Quick Start Guide: `train`#

This guide walks you through the essentials of using the train subcommand to build an OpenSpliceAI model from example data for splice site prediction. It converts HDF5 datasets (generated by the create-data subcommand) into a trained deep learning model.

Before You Begin#

Installation: Follow the instructions on the Installation page to install OpenSpliceAI and its dependencies.
Dataset Preparation: Ensure you have created the training and testing datasets using the create-data subcommand. Check the Quick Start Guide: create-data guide for details. You need two files as inputsw: dataset_train.h5 and dataset_test.h5.
Check Example Scripts: We provide an example script examples/train/train_example.sh

One-liner Start#

Suppose you have generated the following files from the create-data subcommand or you can directly download them from GitHub:

Training Dataset: dataset_train.h5
Testing Dataset: dataset_test.h5
Desired Flanking Size: 10,000 nt

Run this command to train your model:

openspliceai train \
   --flanking-size 10000 \
   --train-dataset dataset_train.h5 \
   --test-dataset dataset_test.h5 \
   --output-dir /path/to/model_train_outdir/ \
   --project-name human_MANE_example \
   --scheduler CosineAnnealingWarmRestarts \
   --loss cross_entropy_loss

This command will:

Load your training and testing HDF5 files.
Initialize and train the SpliceAI model using the specified flanking size.
Apply adaptive learning rate scheduling and early stopping.
Save model checkpoints (e.g., model_best.pt) and logs in the output directory.

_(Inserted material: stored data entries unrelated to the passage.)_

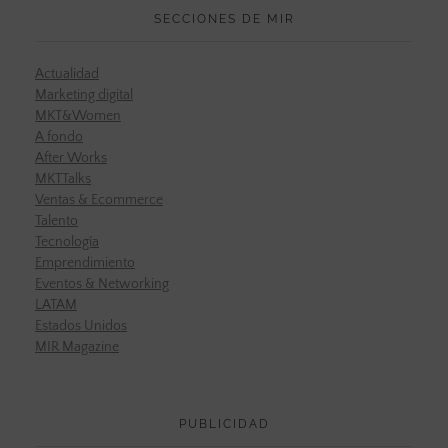
SECCIONES DE MIR
Actualidad
Marketing digital
MKT&Women
A fondo
After Works
MKTTalks
Ventas & Ecommerce
Talento
Tecnología
Emprendimiento
Eventos & Networking
LATAM
Estados Unidos
MIR Magazine
PUBLICIDAD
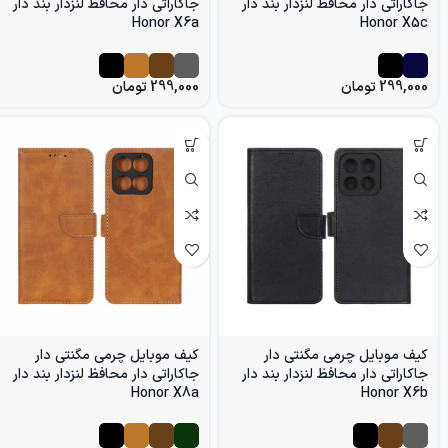
جاکاراتی دار محافظ لنزدار بند دار
جاکاراتی دار محافظ لنزدار بند دار
Honor X6a
Honor X5c
299,000
تومان
299,000
تومان
کیف موبایل چرمی مگنتی دار
کیف موبایل چرمی مگنتی دار
جاکاراتی دار محافظ لنزدار بند دار
جاکاراتی دار محافظ لنزدار بند دار
Honor X8a
Honor X6b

The example outputs from this command can be found in the OpenSpliceAI GitHub repository

Note

Please note that the model trained in this experiment is not optimized for splice site prediction, as it was trained only on a small subset of the data. This example is intended solely to demonstrate the training process. For a fully optimized, pre-trained model, please refer to the Released OpenSpliceAI models guide.

Next Steps#

Explore the ``train`` Options: Delve into the train documentation to discover how you can further customize your training process.
Calibration (Optional): Improve the reliability of your model’s probability outputs. See the Quick Start Guide: calibrate guide for detailed calibration instructions.
Prediction: Ready to make predictions? Follow the Quick Start Guide: predict guide to use your trained model for splice site prediction.
Advanced Options: Experiment with additional training parameters (such as epochs and patience) to fine-tune your model’s performance.